• _TAREFAS A REALIZAR_:
A. Segundo o texto sobre a Epifania, por volta de que ano o Evangelho de Mateus tomou forma?
B. Reproduza o trecho do texto sobre a Epifania entre "O profeta Isaías" e "da mesma promessa.", inclusive.

• _TRECHO DO TEXTO_:
========================================================================
Prédica: Mateus 2.1-12
Leituras: Isaías 60.1-6 e Efésios 3.1-12
Autoria: Anelise Lengler Abentroth
Data Litúrgica: Epifania
Data da Pregação: 06/01/2023
Proclamar Libertação - Volume: XLVII
Deixemo-nos guiar pela estrela
1. Introdução
Epifania, a revelação de Deus, faz parte do ciclo de Natal. Nela, comemoramos o fato de que Jesus foi manifestado não somente ao seu próprio povo, mas a todos os povos e nações, representados pelos magos/sábios do Oriente. Esse dia proclama uma grande verdade da fé: que a salvação em Jesus é para todos os povos, sem distinção de raça, cor ou religião.
A Carta de Paulo aos Efésios leva aos gentios a mensagem da coparticipação no corpo e nas promessas de Cristo por meio do Evangelho. Este não pertence aos judeus apenas, mas a todos os povos do mundo que esperam e se abrem à salvação dada por Deus.
O profeta Isaías anuncia a luz da glória de Deus que se manifestará às nações que ora vivem na escuridão e nas trevas da opressão e maldade. Anuncia que filhos e filhas virão de perto e de longe para se unir no mesmo projeto de salvação que trará alegria, pois haverá abundância para aqueles que sofrem.
O Evangelho provoca reações diversas. Por um lado, de alegria, naquelas pessoas que o procuram e escutam, que o acolhem com amor. Por outro, de medo, naquelas pessoas que se asseguram em seus privilégios e suas leis. Toda a humanidade é chamada a participar da mesma herança e formar o mesmo corpo e a participar da mesma promessa.
2. Exegese
O Evangelho de Mateus tomou forma por volta do ano 85 d. C., após longo processo de compilação de tradições orais e escritas das palavras e práticas de Jesus. A destruição do Templo de Jerusalém pelo exército romano já havia acontecido (ano 70 d. C.). Os vários grupos judaicos que participaram dessa guerra foram massacrados. Os sobreviventes tiveram que fugir. Algumas comunidades foram para a Fenícia, Síria, até a região da Antioquia. Lá, as comunidades foram integradas por judeus da diáspora e de gentios convertidos. Nesse período, começam a se intensificar as perseguições das autoridades judaicas a grupos de judeus de tendências e tradições diferentes. Os destinatários desse evangelho provavelmente viviam na Síria, em Antioquia. O Evangelho de Mateus surge para animar essas comunidades que seguiam Jesus desde a Palestina.
========================================================================
Registros de anotação espacial:
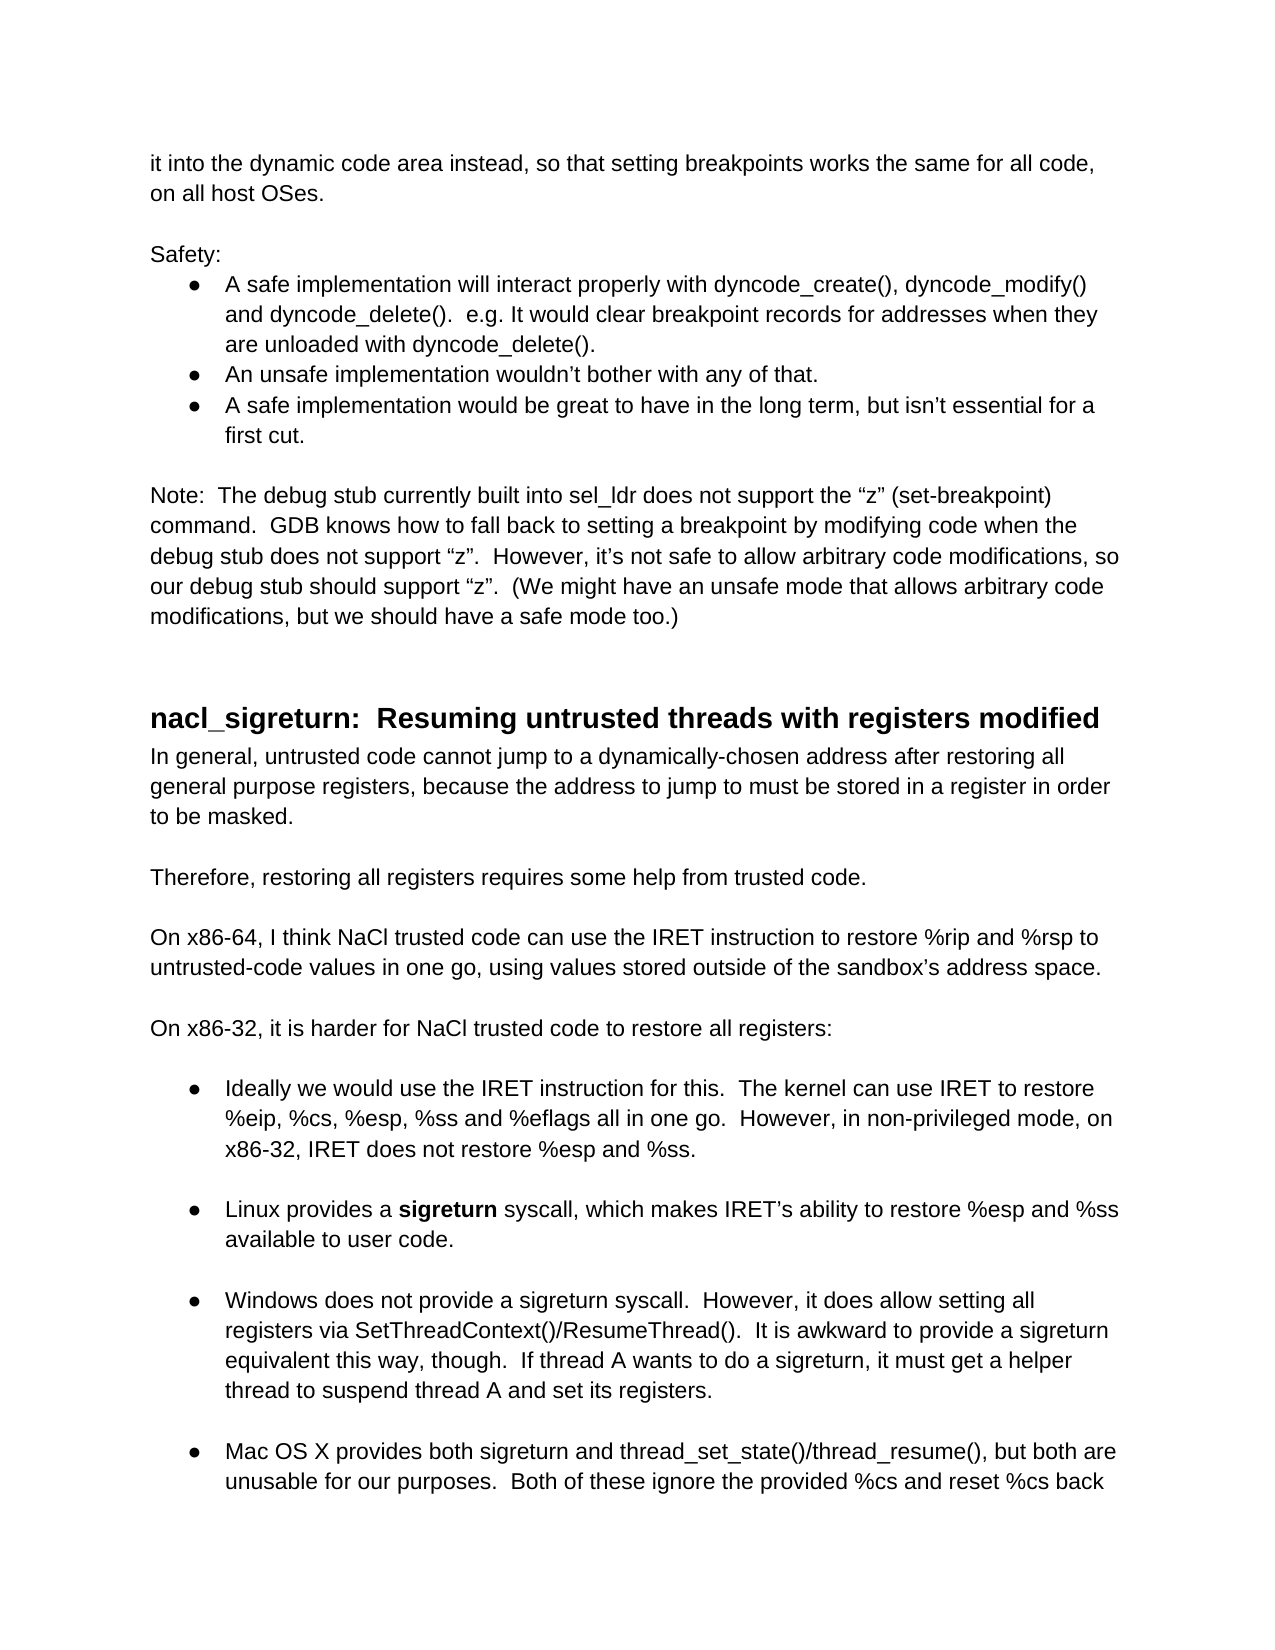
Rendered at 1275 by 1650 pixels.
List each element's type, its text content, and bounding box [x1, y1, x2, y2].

list An unsafe implementation wouldn’t bother with any of that. [187, 361, 1125, 388]
list A safe implementation would be great to have in the long term, but isn’t essential for a first cut. [187, 392, 1125, 448]
text On x86-32, it is harder for NaCl trusted code to restore all registers: [150, 1015, 1125, 1041]
list Mac OS X provides both sigreturn and thread_set_state()/thread_resume(), but both are unusable for our purposes. Both of these ignore the provided %cs and reset %cs back [187, 1438, 1125, 1494]
list Linux provides a sigreturn syscall, which makes IRET’s ability to restore %esp and %ss available to user code. [187, 1196, 1125, 1253]
list A safe implementation will interact properly with dyncode_create(), dyncode_modify() and dyncode_delete(). e.g. It would clear breakpoint records for addresses when they are unloaded with dyncode_delete(). [187, 271, 1125, 358]
text it into the dynamic code area instead, so that setting breakpoints works the same for all code, on all host OSes. [150, 150, 1125, 207]
text Safety: [150, 241, 1125, 267]
text Note: The debug stub currently built into sel_ldr does not support the “z” (set-breakpoint) command. GDB knows how to fall back to setting a breakpoint by modifying code when the debug stub does not support “z”. However, it’s not safe to allow arbitrary code modifications, so our debug stub should support “z”. (We might have an unsafe mode that allows arbitrary code modifications, but we should have a safe mode too.) [150, 482, 1125, 629]
text In general, untrusted code cannot jump to a dynamically-chosen address after restoring all general purpose registers, because the address to jump to must be stored in a register in order to be masked. [150, 743, 1125, 830]
list Windows does not provide a sigreturn syscall. However, it does allow setting all registers via SetThreadContext()/ResumeThread(). It is awkward to provide a sigreturn equivalent this way, though. If thread A wants to do a sigreturn, it must get a helper thread to suspend thread A and set its registers. [187, 1287, 1125, 1404]
subtitle nacl_sigreturn: Resuming untrusted threads with registers modified [150, 701, 1125, 734]
list Ideally we would use the IRET instruction for this. The kernel can use IRET to restore %eip, %cs, %esp, %ss and %eflags all in one go. However, in non-privileged mode, on x86-32, IRET does not restore %esp and %ss. [187, 1075, 1125, 1162]
text Therefore, restoring all registers requires some help from trusted code. [150, 864, 1125, 890]
text On x86-64, I think NaCl trusted code can use the IRET instruction to restore %rip and %rsp to untrusted-code values in one go, using values stored outside of the sandbox’s address space. [150, 924, 1125, 981]
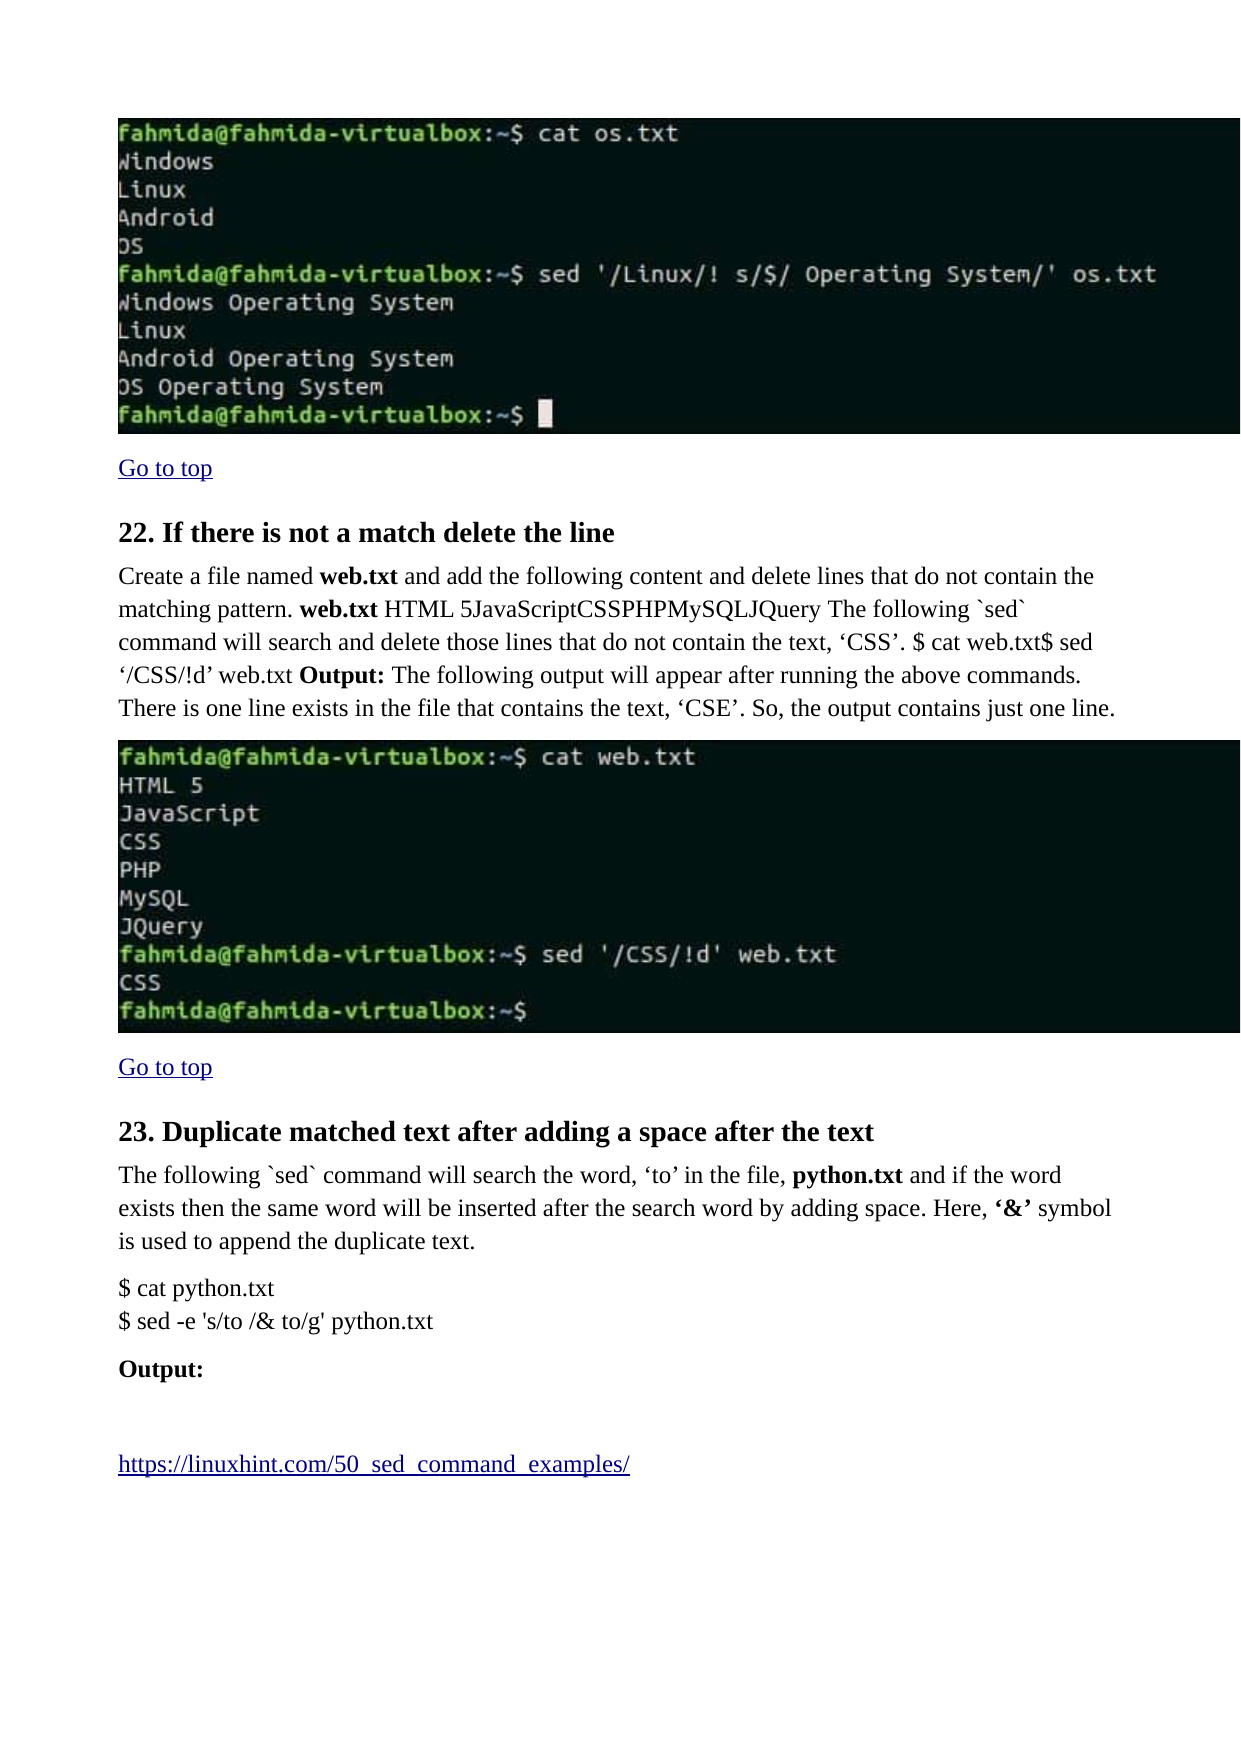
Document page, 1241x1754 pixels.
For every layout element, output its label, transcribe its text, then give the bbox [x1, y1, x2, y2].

picture [118, 118, 1241, 434]
text The following `sed` command will search the word, ‘to’ in the file, python.txt and if the word exists then the same word will be inserted after the search word by adding space. Here, ‘&’ symbol is used to append the duplicate text. [118, 1160, 1122, 1254]
text Go to top [118, 453, 1122, 481]
text Create a file named web.txt and add the following content and delete lines that do not contain the matching pattern. web.txt HTML 5JavaScriptCSSPHPMySQLJQuery The following `sed` command will search and delete those lines that do not contain the text, ‘CSS’. $ cat web.txt$ sed ‘/CSS/!d’ web.txt Output: The following output will appear after running the above commands. There is one line exists in the file that contains the text, ‘CSE’. So, the output contains just one line. [118, 561, 1122, 722]
text https://linuxhint.com/50_sed_command_examples/ [118, 1449, 1122, 1478]
subtitle 22. If there is not a match delete the line [118, 515, 1122, 548]
text Go to top [118, 1052, 1122, 1080]
text Output: [118, 1354, 1122, 1383]
text $ cat python.txt $ sed -e 's/to /& to/g' python.txt [118, 1273, 1122, 1335]
picture [118, 740, 1241, 1033]
subtitle 23. Duplicate matched text after adding a space after the text [118, 1114, 1122, 1147]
========================================================================
• _RESPOSTAS ÀS TAREFAS_:
A. Por volta do ano 85 d. C.

B.
O profeta Isaías anuncia a luz da glória de Deus que se manifestará às nações que ora vivem na escuridão e nas trevas da opressão e maldade. Anuncia que filhos e filhas virão de perto e de longe para se unir no mesmo projeto de salvação que trará alegria, pois haverá abundância para aqueles que sofrem.
O Evangelho provoca reações diversas. Por um lado, de alegria, naquelas pessoas que o procuram e escutam, que o acolhem com amor. Por outro, de medo, naquelas pessoas que se asseguram em seus privilégios e suas leis. Toda a humanidade é chamada a participar da mesma herança e formar o mesmo corpo e a participar da mesma promessa.